The 11–13 percent income shares of the top 1 percent since 1988 are not remotely close to the 18.6% Piketty-Saez estimate for 1916 or the record 19.6 percent estimate for 1928. The top 1 percent’s share of MPI did jump to 14.9% in 2012, but that was a fluke. As Saez explained, “part of the surge of top 1% incomes in 2012 could be due to income retiming to take advantage of the lower top tax rates in 2012 relative to 2013 and after.… Retiming of income should produce a dip in top reported incomes in 2013.”


Using modified personal income as the base for both prewar and postwar income shares, the Top 1% share clearly spiked upward after the 1986 Tax Reform, and then fluctuated cyclically between 11 and 13 percent from 1988 to 2011, averaging 12.3 percent.


The fact that few high incomes were reported on individual tax returns from 1932 to 1980 — when top tax rates were 63–91 percent — is entirely consistent with the evidence on “elasticity of taxable income.” [$] It should be no surprise that much more income was reported [$] on individual tax returns when tax rates on high salaries and unincorporated businesses dropped to 28 percent in 1988, or when tax rates on dividends and capital gains fell to 15 percent in 2003. That is exactly what the evidence should lead us to expect.


As Piketty, Saez and Stantcheva explain, “There is a clear negative overall correlation between the top 1% income share and the top marginal tax rate: (a) the top 1% income share was high before the Great Depression when top tax rates were low (except for a short period from 1917 to 1922), (b) the top 1% income share was consistently low between 1932 to 1980 when the top tax rate was uniformly high, (c) the top 1% income share has increased significantly since 1980 after the top tax rate has been greatly lowered.
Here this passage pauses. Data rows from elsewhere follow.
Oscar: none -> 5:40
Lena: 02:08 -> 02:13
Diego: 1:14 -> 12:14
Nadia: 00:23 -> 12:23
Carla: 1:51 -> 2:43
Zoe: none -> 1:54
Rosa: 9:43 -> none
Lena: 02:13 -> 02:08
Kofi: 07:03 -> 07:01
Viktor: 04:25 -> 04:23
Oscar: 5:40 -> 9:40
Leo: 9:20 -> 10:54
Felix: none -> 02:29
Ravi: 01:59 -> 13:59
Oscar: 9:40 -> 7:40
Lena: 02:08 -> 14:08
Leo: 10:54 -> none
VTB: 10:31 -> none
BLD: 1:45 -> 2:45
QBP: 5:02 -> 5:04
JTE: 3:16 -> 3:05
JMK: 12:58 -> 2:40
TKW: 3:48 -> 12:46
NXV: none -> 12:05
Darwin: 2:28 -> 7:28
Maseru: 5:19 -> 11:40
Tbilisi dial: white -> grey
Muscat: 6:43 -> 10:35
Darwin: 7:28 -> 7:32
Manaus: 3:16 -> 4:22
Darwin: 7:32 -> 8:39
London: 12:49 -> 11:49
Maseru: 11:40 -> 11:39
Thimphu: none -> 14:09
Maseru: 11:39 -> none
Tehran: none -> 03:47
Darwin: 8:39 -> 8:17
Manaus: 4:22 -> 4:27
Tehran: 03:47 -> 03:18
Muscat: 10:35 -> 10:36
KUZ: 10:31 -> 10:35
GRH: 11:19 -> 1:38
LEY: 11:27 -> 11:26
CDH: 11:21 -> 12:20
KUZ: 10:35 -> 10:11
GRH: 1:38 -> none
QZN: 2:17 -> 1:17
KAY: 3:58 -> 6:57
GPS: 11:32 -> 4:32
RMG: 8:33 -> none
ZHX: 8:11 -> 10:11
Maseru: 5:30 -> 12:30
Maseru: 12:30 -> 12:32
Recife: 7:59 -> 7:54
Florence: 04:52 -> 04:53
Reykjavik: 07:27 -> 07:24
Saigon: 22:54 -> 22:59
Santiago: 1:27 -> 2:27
This … suggests that the overall elasticity of reported incomes is high.” 


In other words, if top tax rates had not been prohitively high in 1917–22 and 1932–1980 the top 1 percent would have earned and reported much more income and paid more taxes. If tax rates had not been greatly reduced in 1983, 1988 and 2003, the top 1 percent would now be reporting much less income and paying fewer taxes. 


What about Wealth — the defining topic of Piketty’s book? Summers conflates wealth and income — claiming Piketty and Saez have shown “absolutely conclusively, that the share of income and wealth [emphasis added] going to those at the very top … has risen sharply over the last generation.” On the contrary, a 2004 paper by Saez and Wojciech Kopczuk found the top one percent’s share of wealth was 38.1% in 1916, 40.29% in 1930, 25.25% in 1960 and 20.79% in 2000. 


As they explained, “Top wealth shares … are much lower today than in the pre–Great Depression era.… Findings from the Survey of Consumer Finances … also display hardly any significant growth in wealth concentration since 1995.… Our composition series suggest that by 2000, the top one percent wealth holders do not hold a significantly larger fraction of their wealth in the form of stocks than the average person in the U.S. economy, explaining in part why the bull stock market of the late 1990s has not disproportionately benefited the rich.” 


Those who claim the top one percent’s share of total income is now as high as it was in 1916 or 1928 have been deceived by the fact that Piketty and Saez patched together two time series based on different measures of total income. Those who claim the top 1 percent’s share of wealth is now as high as it was in 1916 or 1928 are seriously misinformed or lying.